• November 28, 2016

    Khizr and Ghazala Khan.

    Khizr and Ghazala Khan

    Khizr Khan, the Gold Star father who spoke at the Democratic National Convention last summer, is writing a memoir with Random House. The still-untitled memoir will be published next fall, and details Khan’s life and the loss of his son Humayun Khan, who was killed while serving in the army in Iraq.

    NBC News correspondent Katy Tur has signed on to write a book about her experience covering Donald Trump’s presidential campaign. Unbelievable will be published by Dey Street Books next year.

    Charlie Hebdo, the satirical French magazine whose offices were attacked January 2015, is launching a German edition. Content will be mainly translated cartoons and articles from the French edition, and will be available December 1.

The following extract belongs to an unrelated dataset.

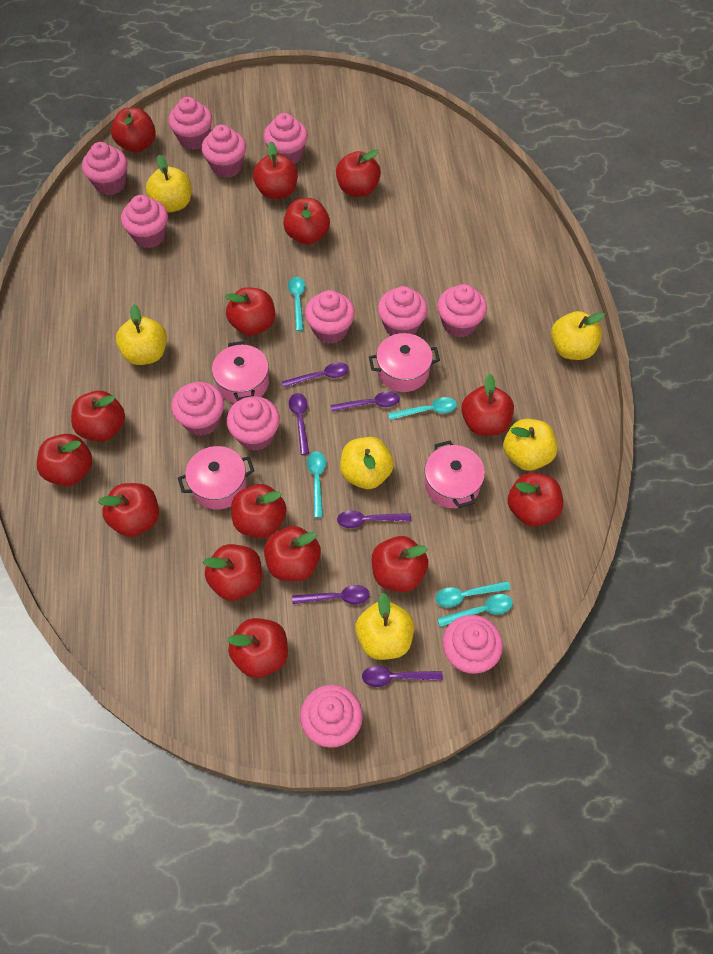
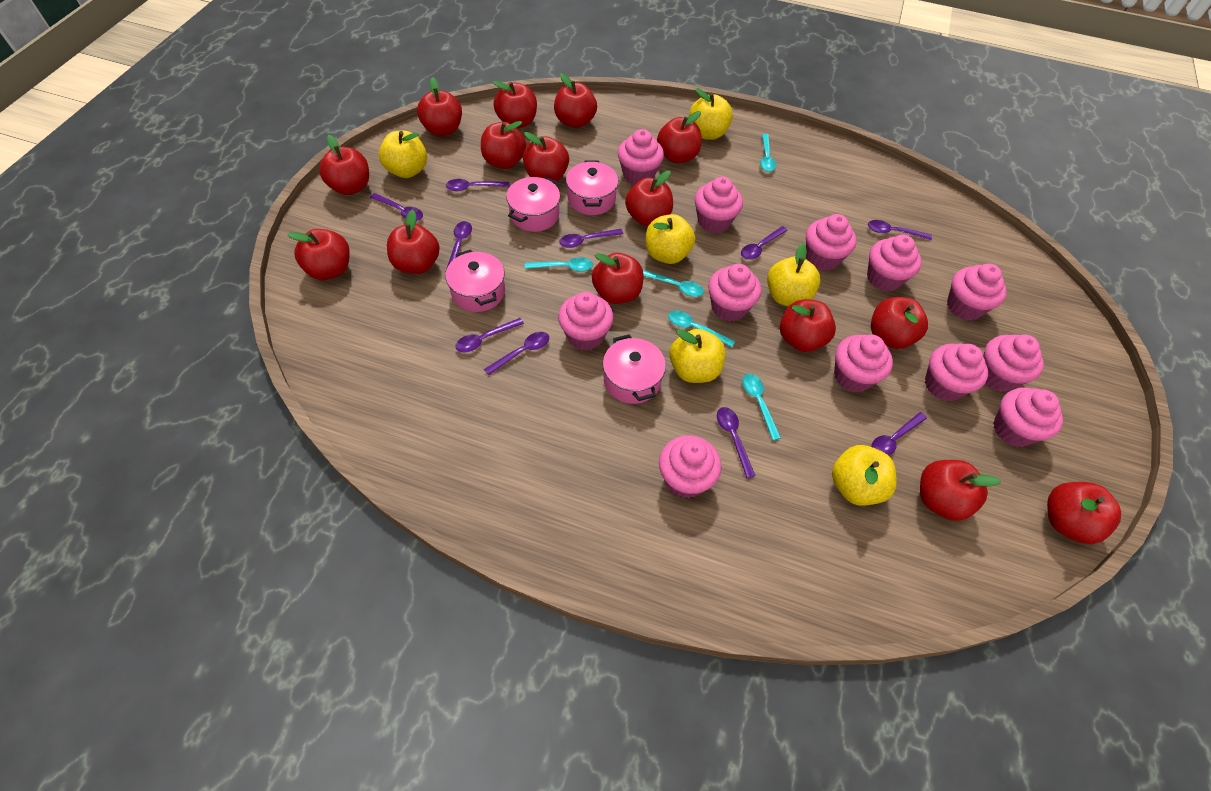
purple spoon: [282,362,349,388] [289,393,309,455] [292,585,370,605] [331,391,400,412] [337,510,411,528] [362,666,443,687] = 6 -> [370,193,423,221] [446,179,510,191] [447,221,472,267] [455,318,524,352] [484,332,549,375] [559,229,623,248] [717,407,756,478] [741,226,788,260] [868,220,932,240] [871,412,927,456] = 10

    The Washington Post claims that the deluge of fake news and articles promoting conspiracy theories about Hillary Clinton were the product of “a sophisticated Russian propaganda campaign.” Based on reports by two different think tanks focused on foreign policy and technology, the article notes that the push to create real-time fact checking tools won’t be enough to stop the spread of misleading news posts: “The speed and coordination of these efforts allowed Russian-backed phony news to outcompete traditional news organizations for audience.”

    Fake news creator Jestin Coler talked to All Things Considered about propaganda, the post-fact era, and how Google’s decision to remove fake news sites from their ad network may not make a difference. Coler says that after Google banned one of his sites from their ad network, “my inbox was just filled everyday with people . . . hundreds of people wanting to work with my sites.” According to Coler, the only thing that can stop fake news are the readers themselves. “The consumers of content have to be better at identifying this stuff,” Coler said. “We have a whole nation of media-illiterate people.”

    Tonight at the 92nd Street Y, Renata Adler, Paul Devlin, and Wynton Marsalis celebrate the Library of America’s new collection of Albert Murray’s essays and memoirs.